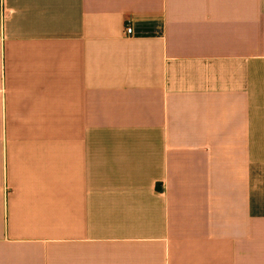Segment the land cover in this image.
<instances>
[{
    "label": "crops",
    "instance_id": "crops-1",
    "mask_svg": "<svg viewBox=\"0 0 264 264\" xmlns=\"http://www.w3.org/2000/svg\"><path fill=\"white\" fill-rule=\"evenodd\" d=\"M0 264H264V0H0Z\"/></svg>",
    "mask_w": 264,
    "mask_h": 264
},
{
    "label": "built area",
    "instance_id": "built-area-1",
    "mask_svg": "<svg viewBox=\"0 0 264 264\" xmlns=\"http://www.w3.org/2000/svg\"><path fill=\"white\" fill-rule=\"evenodd\" d=\"M125 33H126L127 35H131V34H132V28H131L130 26H127V27L125 28Z\"/></svg>",
    "mask_w": 264,
    "mask_h": 264
}]
</instances>
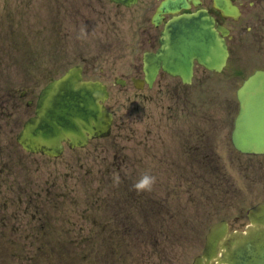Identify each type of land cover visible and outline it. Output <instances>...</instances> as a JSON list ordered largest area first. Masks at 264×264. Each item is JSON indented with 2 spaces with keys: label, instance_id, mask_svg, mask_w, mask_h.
Here are the masks:
<instances>
[{
  "label": "rangeland",
  "instance_id": "1",
  "mask_svg": "<svg viewBox=\"0 0 264 264\" xmlns=\"http://www.w3.org/2000/svg\"><path fill=\"white\" fill-rule=\"evenodd\" d=\"M79 1L65 0L63 9L72 12L67 25L83 24L80 9L97 11ZM145 6L154 8L155 0H141L122 22L111 4L110 38L78 34L59 43L62 20L48 0H0V79L23 80L34 59L60 64L59 72L82 65L85 78L107 83L106 104L115 116L110 137L59 158L30 155L18 145L29 110L15 107L13 117L0 119V264H192L212 222L224 218L240 229L248 224V206L264 198V157L255 160L260 169L253 175L250 158L238 160L231 149L235 103L207 100L200 88L185 96L168 83L133 86L151 46L138 32ZM200 79L201 73L197 85ZM197 133L213 135L206 147L213 140L219 150L208 159L220 164L190 161ZM145 172L155 182L135 189Z\"/></svg>",
  "mask_w": 264,
  "mask_h": 264
},
{
  "label": "water",
  "instance_id": "2",
  "mask_svg": "<svg viewBox=\"0 0 264 264\" xmlns=\"http://www.w3.org/2000/svg\"><path fill=\"white\" fill-rule=\"evenodd\" d=\"M130 5L136 0H115ZM173 4L163 3V8ZM153 21L155 22V16ZM158 53L146 52L144 71L151 86L160 67L190 80L194 60L210 69L225 63V40L214 32L203 15H183L167 25ZM122 84H125L122 82ZM142 87V81H136ZM240 114L233 143L244 153H264V71L251 75L238 91ZM108 97L99 81H84L75 67L48 84L40 94L36 116L25 124L18 140L28 150L59 156L63 142L70 147L84 146L90 138L107 136L112 113L102 104ZM251 225L245 232L228 233L227 224H214L203 254L194 264H264V203L248 212Z\"/></svg>",
  "mask_w": 264,
  "mask_h": 264
},
{
  "label": "flooded vegetation",
  "instance_id": "3",
  "mask_svg": "<svg viewBox=\"0 0 264 264\" xmlns=\"http://www.w3.org/2000/svg\"><path fill=\"white\" fill-rule=\"evenodd\" d=\"M140 1L135 5L127 7L123 4L115 3L113 0H81L78 6L85 5L90 8H97V11L89 12V15L80 9L83 24L80 27H76L73 23L71 25L66 24L69 21L68 19H70L68 15L72 16V12L70 9H63L65 0H48L55 9L54 15L59 16V21L60 19L62 20V27H59L57 41L60 43L61 40L73 38L78 34H96L110 38L112 33V22H110L111 4H113L114 13L120 14V18L123 19L122 22H126L127 11L138 5ZM163 1L155 0L154 8L145 6L139 9L141 21L138 32L141 31L142 34L148 36L151 44L148 50L156 52L159 49L166 24L173 18L183 13L201 12L213 21L216 32L225 38L229 56L221 72L211 71L196 62L193 78L190 83H185L180 76H174L161 69L155 79V86L160 83L164 87L168 83L170 87H178L180 90H184L185 96H187V92L190 89L200 88V92H203L205 97H207L205 99L208 100L210 98L214 102L235 103L238 110V88L252 73L257 70H264V0H174L176 3L173 12H160V6ZM93 12H97L99 15L94 16L92 15ZM154 13L155 15L160 14L155 24L152 21ZM96 18L98 22H95ZM147 25H150L154 30L149 29ZM9 28L13 29V24H10ZM60 67V64H57V69L49 67L45 61L40 60L38 62L34 59L24 72L23 80L11 78V81H4L0 79V119L9 118V115L10 118L13 117V109L20 106L29 110V116L25 118L23 124L27 119L31 118L35 114L41 89L70 68L68 67L64 71L59 72ZM199 73H201V79L197 85L195 78ZM17 81H20V83H16ZM235 116L232 118L231 133ZM191 136H195L192 137V141L197 142V144L193 145V149H197L195 150L197 154L191 155L190 161L192 163L201 166H212L211 163L216 162L220 164L218 158L214 161L209 160V157H212L213 154L214 157L215 155L217 156V151L219 150V148H215L216 145H213V140L206 147L207 136L212 137V134H205V138H199L202 136L201 133ZM217 138L219 142H215L219 143V146L223 148L224 138L222 134H217ZM199 148L201 149L199 150ZM212 148L213 150H208ZM231 149L235 151V156L239 160V152L234 149L232 144ZM22 150L26 152L23 148ZM26 153L31 155V153ZM249 157H252L249 163L251 170L259 169L260 165L258 161H255L259 157ZM172 210L174 215L180 212L179 208Z\"/></svg>",
  "mask_w": 264,
  "mask_h": 264
},
{
  "label": "clouds",
  "instance_id": "4",
  "mask_svg": "<svg viewBox=\"0 0 264 264\" xmlns=\"http://www.w3.org/2000/svg\"><path fill=\"white\" fill-rule=\"evenodd\" d=\"M155 180L156 177L154 175L145 172L144 174L141 175V177L138 180L135 181L133 186L137 190H146L151 188Z\"/></svg>",
  "mask_w": 264,
  "mask_h": 264
}]
</instances>
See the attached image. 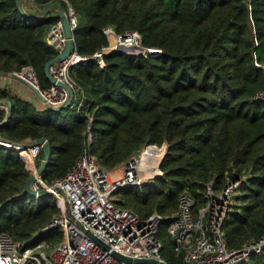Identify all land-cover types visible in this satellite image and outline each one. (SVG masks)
Masks as SVG:
<instances>
[{"label":"trees","instance_id":"obj_1","mask_svg":"<svg viewBox=\"0 0 264 264\" xmlns=\"http://www.w3.org/2000/svg\"><path fill=\"white\" fill-rule=\"evenodd\" d=\"M44 9L76 17L74 49L90 56L108 45L103 33L137 31L146 58L120 50L69 69L82 89V102L53 111L0 88L10 116L0 106V140L24 143L44 138L49 161L46 184L61 178L85 148L99 166L111 169L148 145L166 146L161 175L137 187L116 190L115 203L140 218L158 214L157 237L167 264H183L172 251L168 225L187 192L196 207L202 190L238 181L240 204L230 205L223 222L227 248L264 238V0H31ZM55 13V14H54ZM57 13L22 15L15 0H0V72L30 66L42 92L51 88L44 65L55 56L45 35ZM42 160L37 154L36 167ZM30 172L15 149L0 144V234L24 248L56 243L62 233L49 227L60 211L50 194L37 199L23 192ZM236 191V192H237ZM45 227H47L45 229ZM237 264H264V246Z\"/></svg>","mask_w":264,"mask_h":264},{"label":"built area","instance_id":"obj_2","mask_svg":"<svg viewBox=\"0 0 264 264\" xmlns=\"http://www.w3.org/2000/svg\"><path fill=\"white\" fill-rule=\"evenodd\" d=\"M65 13L72 31L76 26L75 14L69 6ZM103 33L108 39L107 46L90 56L79 55L73 48L64 60H56L48 67L52 77L71 87L74 95L72 103L77 100V104H81L82 89L70 78L71 67L88 59L103 67V55L119 46L133 48L132 53L144 58L161 52L160 49L142 46L137 31L117 34L111 27H105ZM109 37H112V42ZM44 39L55 55L63 51L66 39L59 20L50 26ZM12 73L38 87L36 75L30 66ZM3 85L0 80V87ZM43 93L52 106L62 104L67 98L65 89L53 85ZM253 98L264 102V90L257 92ZM148 147L157 149L151 145L145 150ZM12 148L34 176L30 188L33 191L46 189L59 201L60 211L48 226L58 228L62 236L56 243L41 241L33 247L24 248L9 234L1 233L0 264H167L161 255V242L157 237L160 216L154 213L140 218L133 211L118 206L114 195L119 188L137 187L153 176L161 175L156 153L145 161L147 164L153 163L154 172L141 169L140 159L133 156L124 162L121 177L111 181L105 169L85 148L61 178L46 184L37 174L35 165L41 146L27 141L13 143ZM237 186L238 181H234L214 189L208 183L201 192L204 200L199 207H196L194 197L189 193L180 195L177 213L167 232L173 239L172 251L183 264H237L249 253L259 252L264 246V238L240 250H231L226 246L223 222Z\"/></svg>","mask_w":264,"mask_h":264},{"label":"water","instance_id":"obj_3","mask_svg":"<svg viewBox=\"0 0 264 264\" xmlns=\"http://www.w3.org/2000/svg\"><path fill=\"white\" fill-rule=\"evenodd\" d=\"M15 2H16L17 9L20 12V14L25 15V13H24V11L22 9L20 0H15ZM52 10H54L57 13L58 20L60 21V23H61V25L63 27V32H64V36H65L66 41H65V47H64L63 51L61 53L55 55L53 58H51L50 60H48L45 63V65H44V74H45V77L48 80V82L51 85H53L55 88H60V89L63 88V89L66 90V92H67L66 100L60 105L52 106V105H50L49 101L47 100L45 94L39 89V87H36V86L32 85L31 83L26 82L25 80H23L21 78H18L13 73L5 74V73L0 72V76L1 77L9 76V77H11L13 79H16L17 81L23 83L35 95V97L43 104V106H45V107H47V108H49V109H51L53 111H59V110H62V109L66 108L67 106L72 104L73 98H74L73 90L66 83L58 81L54 77H52L49 74V72H48V67L56 60H59V61L64 60L71 53L72 49L74 48V42H73L72 31L70 30L69 24H68V21H67V15H66V13L63 10L54 8L51 5V6L47 7V8L41 9L34 16H40L42 14L51 12ZM132 49L133 48H127V47H124V46H119L117 50H120V51L126 52L128 54H132V55L137 56V54L132 53ZM0 106L3 107L5 109V111H6V115H5V118L3 120V121H5L10 116L11 103H10L9 100L0 99ZM32 143L35 144V145L41 146L42 160H41V163H40L38 169L36 170L37 174L41 175V173L43 172V170L45 169V167H46V165H47V163L49 161L50 147H49L47 141L44 138H42V137L34 139L32 141ZM0 144H3V145L7 144L5 146H9V147L12 148V144L13 143H6V142L0 140ZM165 151H166V147L164 149V153H165ZM33 180H34V176H33V174H30L26 178V180H25V182L23 184V192H25L26 194L31 196L33 199H37L38 197H40L42 195H46V194L49 193L48 190H46V189H41L39 191H33L30 188V183Z\"/></svg>","mask_w":264,"mask_h":264},{"label":"crops","instance_id":"obj_4","mask_svg":"<svg viewBox=\"0 0 264 264\" xmlns=\"http://www.w3.org/2000/svg\"><path fill=\"white\" fill-rule=\"evenodd\" d=\"M22 9L25 14L27 15H35L37 14L40 9L39 7L35 6L31 1L29 0H20ZM0 80L4 83L2 88H6L10 91L11 94L18 95L22 98L35 101L31 98L30 94H28L23 89V84L15 79H9V77H0ZM1 88V87H0ZM36 103V101H35Z\"/></svg>","mask_w":264,"mask_h":264},{"label":"rangeland","instance_id":"obj_5","mask_svg":"<svg viewBox=\"0 0 264 264\" xmlns=\"http://www.w3.org/2000/svg\"><path fill=\"white\" fill-rule=\"evenodd\" d=\"M55 14V13H54ZM109 40L112 42V37H109ZM6 77H8V76H6ZM10 79V78H9ZM13 79V78H12ZM21 83V82H20ZM23 84V83H22ZM23 89H24V91H26L28 94H30V96H31V98L32 99H36L37 100V102H39L42 106H43V104L35 97V95L23 84ZM148 146H151V145H148ZM156 146V145H155ZM147 146H144V147H142L139 151H138V153L135 155V157L136 158H138V156H140V154L145 150V148H146ZM158 149H160V148H163V151L162 152H160V154H159V156L157 155V154H155L156 156H157V159H159L158 160V162L160 163V159H162V157H163V153H164V149H165V145L164 144H162L161 146H156ZM134 156V155H133ZM133 156L132 157H130L129 159H132L133 158ZM123 164H124V162L123 163H121V164H119V165H117V166H115L114 168H111V169H105V171L107 172V174H108V178H109V180H111V181H115V180H117V179H119L120 177H121V175H122V170H123ZM160 170V169H159ZM156 178V176L154 177L153 176V178H151V179H148L146 182L148 183V182H151V181H153L154 179ZM239 193H238V191L237 192H235V196H237ZM114 195H115V197H116V191L114 192ZM230 202H232V204H235V205H237V204H240L241 202L239 201V200H237L236 198H231V201Z\"/></svg>","mask_w":264,"mask_h":264},{"label":"bare ground","instance_id":"obj_6","mask_svg":"<svg viewBox=\"0 0 264 264\" xmlns=\"http://www.w3.org/2000/svg\"><path fill=\"white\" fill-rule=\"evenodd\" d=\"M163 151V148H160V149H155L153 147H148L146 150H144L140 156H138V159H140V168L141 169H147V170H150L152 172H154V169H153V163L151 164H147L145 161L147 160V158L149 156H153V154H157L159 156L160 152ZM155 162V161H154Z\"/></svg>","mask_w":264,"mask_h":264}]
</instances>
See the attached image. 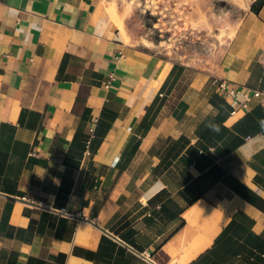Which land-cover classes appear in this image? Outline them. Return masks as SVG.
Segmentation results:
<instances>
[{
	"label": "crops",
	"instance_id": "1",
	"mask_svg": "<svg viewBox=\"0 0 264 264\" xmlns=\"http://www.w3.org/2000/svg\"><path fill=\"white\" fill-rule=\"evenodd\" d=\"M121 8L0 0V264H264V0L214 68Z\"/></svg>",
	"mask_w": 264,
	"mask_h": 264
},
{
	"label": "rangeland",
	"instance_id": "2",
	"mask_svg": "<svg viewBox=\"0 0 264 264\" xmlns=\"http://www.w3.org/2000/svg\"><path fill=\"white\" fill-rule=\"evenodd\" d=\"M113 2L123 7L127 43L190 65L214 68L251 0H246V6L228 0Z\"/></svg>",
	"mask_w": 264,
	"mask_h": 264
},
{
	"label": "built area",
	"instance_id": "3",
	"mask_svg": "<svg viewBox=\"0 0 264 264\" xmlns=\"http://www.w3.org/2000/svg\"><path fill=\"white\" fill-rule=\"evenodd\" d=\"M111 79H114V75H111ZM107 86H111V81L108 82ZM218 87L222 93L234 99V106L236 108H246L254 98H259L261 103L264 104L263 91L244 89L243 87H238L236 85L231 86L225 80H221ZM234 111H236V109Z\"/></svg>",
	"mask_w": 264,
	"mask_h": 264
},
{
	"label": "bare ground",
	"instance_id": "4",
	"mask_svg": "<svg viewBox=\"0 0 264 264\" xmlns=\"http://www.w3.org/2000/svg\"><path fill=\"white\" fill-rule=\"evenodd\" d=\"M228 1H231L232 3H236V4L240 5V6H246V0H228ZM152 5H154V4L152 3ZM110 10L113 13V15L116 14L114 8H110Z\"/></svg>",
	"mask_w": 264,
	"mask_h": 264
}]
</instances>
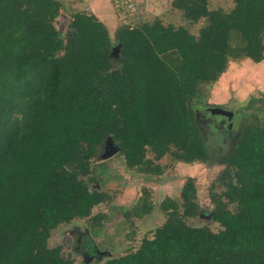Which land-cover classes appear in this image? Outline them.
Instances as JSON below:
<instances>
[{
  "label": "trees",
  "instance_id": "trees-1",
  "mask_svg": "<svg viewBox=\"0 0 264 264\" xmlns=\"http://www.w3.org/2000/svg\"><path fill=\"white\" fill-rule=\"evenodd\" d=\"M171 5L187 20L204 19L197 36L159 19L122 24L113 52L93 14L73 13L62 33L58 0H0V264H73L48 240L74 218L94 227L106 217L91 214L107 194L85 177L108 138L143 174H160L167 153L186 163L212 158L191 105L208 110L201 87L230 56L264 58V0H233L228 11L207 0ZM224 163L221 190L209 188L216 231L188 222L204 210L188 176L179 200L160 201L166 217L152 236L104 264H264V119L241 125ZM152 207L143 188L123 214Z\"/></svg>",
  "mask_w": 264,
  "mask_h": 264
},
{
  "label": "rangeland",
  "instance_id": "rangeland-1",
  "mask_svg": "<svg viewBox=\"0 0 264 264\" xmlns=\"http://www.w3.org/2000/svg\"><path fill=\"white\" fill-rule=\"evenodd\" d=\"M171 1L135 0L133 9L121 12L111 0L116 22L114 27L106 28L112 42L115 43V29L118 26H134L154 19H159L164 25L183 26L197 36L204 19L196 22L185 19L179 9L172 7ZM207 4L209 9L228 11L233 6V0H207ZM69 20V15L59 12L54 18V25L65 33ZM117 46L116 43L113 45V52ZM263 95L264 58L255 63L244 55L230 56L225 70L213 83L202 85L200 95L203 103L220 106L230 114L204 112L201 107L191 105L212 158L204 162L186 163L167 153L158 161L163 166V171L158 175L127 168L123 155L108 138L98 155L90 160V178L85 177L90 189L107 194L106 200L95 205L91 214L104 213L106 217L94 227L86 217L60 224L52 230L48 244L60 245L62 256L72 258L73 264H104L110 257L134 250L144 236H152L154 229L164 221L166 216L159 208L160 201L166 196L179 200L181 186L188 176L194 178L197 199L204 209L188 222L196 226L208 225L216 231L219 227L210 216L209 188L214 184L215 190H221L216 177L225 168L224 158L241 125L264 119V102L260 100ZM251 99L255 101L248 107ZM143 188L147 189L153 207L149 213L127 220L123 210L130 209L136 203L143 194Z\"/></svg>",
  "mask_w": 264,
  "mask_h": 264
},
{
  "label": "crops",
  "instance_id": "crops-1",
  "mask_svg": "<svg viewBox=\"0 0 264 264\" xmlns=\"http://www.w3.org/2000/svg\"><path fill=\"white\" fill-rule=\"evenodd\" d=\"M60 12L71 16L72 12H86L96 16L105 26H115V13L111 0H58ZM71 13H68L70 12ZM65 16V15H64Z\"/></svg>",
  "mask_w": 264,
  "mask_h": 264
},
{
  "label": "built area",
  "instance_id": "built-area-1",
  "mask_svg": "<svg viewBox=\"0 0 264 264\" xmlns=\"http://www.w3.org/2000/svg\"><path fill=\"white\" fill-rule=\"evenodd\" d=\"M114 5L121 10V12L125 10L133 9L135 4V0H113Z\"/></svg>",
  "mask_w": 264,
  "mask_h": 264
},
{
  "label": "water",
  "instance_id": "water-1",
  "mask_svg": "<svg viewBox=\"0 0 264 264\" xmlns=\"http://www.w3.org/2000/svg\"><path fill=\"white\" fill-rule=\"evenodd\" d=\"M205 108L208 109L210 112H214V113L230 114L228 110L219 106H209Z\"/></svg>",
  "mask_w": 264,
  "mask_h": 264
}]
</instances>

TASK REQUIREMENTS>
Can you update the part of the listing that opens with its first line and closes with the line containing "Here are the", swapping "land cover" for "surface cover" and keeping everything else unchanged, with the pictures left out of your answer?

ANSWER TO THE PROBLEM>
Segment the surface cover in this image.
<instances>
[{
    "label": "crops",
    "instance_id": "crops-1",
    "mask_svg": "<svg viewBox=\"0 0 264 264\" xmlns=\"http://www.w3.org/2000/svg\"><path fill=\"white\" fill-rule=\"evenodd\" d=\"M0 264H264V0H0Z\"/></svg>",
    "mask_w": 264,
    "mask_h": 264
},
{
    "label": "built area",
    "instance_id": "built-area-1",
    "mask_svg": "<svg viewBox=\"0 0 264 264\" xmlns=\"http://www.w3.org/2000/svg\"><path fill=\"white\" fill-rule=\"evenodd\" d=\"M125 33H126L127 35H131V34H132V28H131L130 26H127V27L125 28Z\"/></svg>",
    "mask_w": 264,
    "mask_h": 264
}]
</instances>
Identify each type of surface cover visible and outline it. Output <instances>...</instances> as a JSON list ordered largest area first. Masks at 264×264. Each item is JSON indented with 2 spaces with keys: label, instance_id, mask_svg, mask_w, mask_h.
Here are the masks:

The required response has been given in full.